Actually my die swages down the case head as well which will tighten the pocket some. The RCBS primer pocket swager works to tighten primer pockets for me. I know some have tried it and did not like it but I think if one learns how it works and how to use it then they can acheive good results. I have used it on magnum cases as well as 06 size cases with good results in tightening the primer pockets. The RCBS tool (RCBS # 09495) is made to swage military crimped primer pockets but works to tighten standard primer pockets as well.

Big Al
08-06-2008, 02:37 PM
Is the word swage really the correct word to use when you want to make something smaller? Wouldn't draw be the correct word? The word swage in bullet making dies have nothing to do with making something smaller.

Boyd Allen
08-06-2008, 03:04 PM
http://dictionary.reference.com/browse/swage

Big Al
08-06-2008, 05:06 PM
http://dictionary.reference.com/browse/swage


Is that the meaning to a bullet maker? Is that what happens to a bullet, being made in swage die?. If it means to make smaller, then how does it fit this discussion? Swage = larger! which is exactly what happens in a bullet die and to a primer pocket when it's swaged, as in removing a primer crimp.

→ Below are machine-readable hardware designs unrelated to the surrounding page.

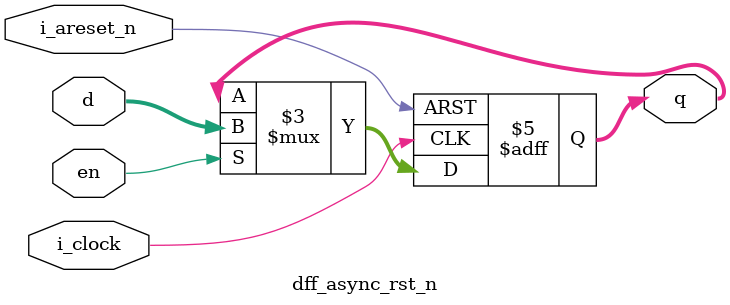
<source format=v>
`ifndef _DFF_ASYNC_RST_N_
`define _DFF_ASYNC_RST_N_

module dff_async_rst_n #(parameter WIDTH = 32,
                         parameter RESET = {WIDTH{1'b0}})

                        (input                      i_clock   ,
                         input                      i_areset_n,
                         input                      en,
                         input      [(WIDTH - 1):0] d,
                         output reg [(WIDTH - 1):0] q);

  always @(posedge i_clock or negedge i_areset_n)
    if (!i_areset_n)
      q <= RESET;
    else if (en)
      q <= d;

endmodule

`endif // _DFF_ASYNC_RST_N_

</source>
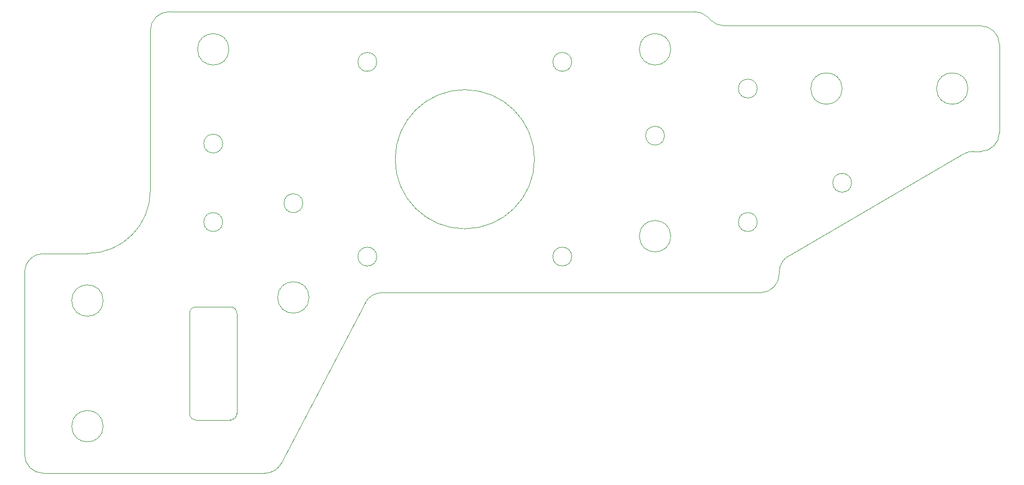
<source format=gm1>
G04 #@! TF.GenerationSoftware,KiCad,Pcbnew,5.1.9+dfsg1-1+deb11u1*
G04 #@! TF.CreationDate,2023-07-28T22:01:51+09:00*
G04 #@! TF.ProjectId,front-motor-mount,66726f6e-742d-46d6-9f74-6f722d6d6f75,rev?*
G04 #@! TF.SameCoordinates,Original*
G04 #@! TF.FileFunction,Profile,NP*
%FSLAX46Y46*%
G04 Gerber Fmt 4.6, Leading zero omitted, Abs format (unit mm)*
G04 Created by KiCad (PCBNEW 5.1.9+dfsg1-1+deb11u1) date 2023-07-28 22:01:51*
%MOMM*%
%LPD*%
G01*
G04 APERTURE LIST*
G04 #@! TA.AperFunction,Profile*
%ADD10C,0.050000*%
G04 #@! TD*
G04 APERTURE END LIST*
D10*
X246561000Y-92500000D02*
X247750000Y-92500000D01*
X217238000Y-109131800D02*
X245049000Y-92908663D01*
X245049407Y-92908652D02*
G75*
G02*
X246561000Y-92500000I1511593J-2591348D01*
G01*
X215749999Y-111723100D02*
G75*
G02*
X217238406Y-109131751I3000001J0D01*
G01*
X250750000Y-89500000D02*
G75*
G02*
X247750000Y-92500000I-3000000J0D01*
G01*
X139990000Y-100750000D02*
G75*
G03*
X139990000Y-100750000I-1500000J0D01*
G01*
X182750000Y-109250000D02*
G75*
G03*
X182750000Y-109250000I-1500000J0D01*
G01*
X127250000Y-103750000D02*
G75*
G03*
X127250000Y-103750000I-1500000J0D01*
G01*
X127250000Y-91250000D02*
G75*
G03*
X127250000Y-91250000I-1500000J0D01*
G01*
X215750000Y-112000000D02*
X215750000Y-111723100D01*
X215750000Y-112000000D02*
G75*
G02*
X212750000Y-115000000I-3000000J0D01*
G01*
X128500000Y-117250000D02*
G75*
G02*
X129500000Y-118250000I0J-1000000D01*
G01*
X98750000Y-108750000D02*
X105750000Y-108750000D01*
X247750000Y-72500000D02*
G75*
G02*
X250750000Y-75500000I0J-3000000D01*
G01*
X202257400Y-70250000D02*
G75*
G02*
X204378720Y-71128680I0J-3000000D01*
G01*
X128250000Y-76250000D02*
G75*
G03*
X128250000Y-76250000I-2500000J0D01*
G01*
X198500000Y-106000000D02*
G75*
G03*
X198500000Y-106000000I-2500000J0D01*
G01*
X198500000Y-76250000D02*
G75*
G03*
X198500000Y-76250000I-2500000J0D01*
G01*
X122000000Y-134250000D02*
X122000000Y-118250000D01*
X123000000Y-135250000D02*
G75*
G02*
X122000000Y-134250000I0J1000000D01*
G01*
X212250000Y-103750000D02*
G75*
G03*
X212250000Y-103750000I-1500000J0D01*
G01*
X212250000Y-82500000D02*
G75*
G03*
X212250000Y-82500000I-1500000J0D01*
G01*
X108250000Y-136250000D02*
G75*
G03*
X108250000Y-136250000I-2500000J0D01*
G01*
X227250000Y-97500000D02*
G75*
G03*
X227250000Y-97500000I-1500000J0D01*
G01*
X115750000Y-98750000D02*
G75*
G02*
X105750000Y-108750000I-10000000J0D01*
G01*
X136591155Y-142137697D02*
G75*
G02*
X133931400Y-143750000I-2659755J1387697D01*
G01*
X206992600Y-72500001D02*
G75*
G02*
X204871279Y-71621321I0J3000001D01*
G01*
X133931400Y-143750000D02*
X98750000Y-143750000D01*
X128500000Y-135250000D02*
X123000000Y-135250000D01*
X151750000Y-78250000D02*
G75*
G03*
X151750000Y-78250000I-1500000J0D01*
G01*
X98750000Y-143750000D02*
G75*
G02*
X95750000Y-140750000I0J3000000D01*
G01*
X152568600Y-115000000D02*
X212750000Y-115000000D01*
X197500000Y-90000000D02*
G75*
G03*
X197500000Y-90000000I-1500000J0D01*
G01*
X176825000Y-93750000D02*
G75*
G03*
X176825000Y-93750000I-11075000J0D01*
G01*
X225750000Y-82500000D02*
G75*
G03*
X225750000Y-82500000I-2500000J0D01*
G01*
X122000000Y-118250000D02*
G75*
G02*
X123000000Y-117250000I1000000J0D01*
G01*
X118750000Y-70250000D02*
X202257400Y-70250000D01*
X129500000Y-118250000D02*
X129500000Y-134250000D01*
X95750000Y-111750000D02*
G75*
G02*
X98750000Y-108750000I3000000J0D01*
G01*
X250750000Y-75500000D02*
X250750000Y-89500000D01*
X206992600Y-72500000D02*
X247750000Y-72500000D01*
X151750000Y-109250000D02*
G75*
G03*
X151750000Y-109250000I-1500000J0D01*
G01*
X245750000Y-82500000D02*
G75*
G03*
X245750000Y-82500000I-2500000J0D01*
G01*
X149908850Y-116612293D02*
G75*
G02*
X152568600Y-115000000I2659750J-1387707D01*
G01*
X140990000Y-115750000D02*
G75*
G03*
X140990000Y-115750000I-2500000J0D01*
G01*
X149908800Y-116612300D02*
X136591200Y-142137700D01*
X115750000Y-98750000D02*
X115750000Y-73250000D01*
X123000000Y-117250000D02*
X128500000Y-117250000D01*
X95750000Y-140750000D02*
X95750000Y-111750000D01*
X182750000Y-78250000D02*
G75*
G03*
X182750000Y-78250000I-1500000J0D01*
G01*
X204378700Y-71128700D02*
X204871300Y-71621300D01*
X108250000Y-116250000D02*
G75*
G03*
X108250000Y-116250000I-2500000J0D01*
G01*
X129500000Y-134250000D02*
G75*
G02*
X128500000Y-135250000I-1000000J0D01*
G01*
X115750000Y-73250000D02*
G75*
G02*
X118750000Y-70250000I3000000J0D01*
G01*
M02*

</source>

Then if the purpose of making the brass smaller in dia., I think the term swage is misused.

J. Pendergraft
08-06-2008, 08:47 PM
Is that the meaning to a bullet maker? Is that what happens to a bullet, being made in swage die?. If it means to make smaller, then how does it fit this discussion? Swage = larger! which is exactly what happens in a bullet die and to a primer pocket when it's swaged, as in removing a primer crimp.

Then if the purpose of making the brass smaller in dia., I think the term swage is misused.

Here's one of the definitions from the link posted by Boyd. "5. to reduce or taper (an object), as by forging or squeezing. "

Butch Lambert
08-06-2008, 08:56 PM
So you are saying that there is a die that will size the base of the brass down to and including the rim and that tightens the primer pocket? How can you accomplish this without over sizing the web of the case?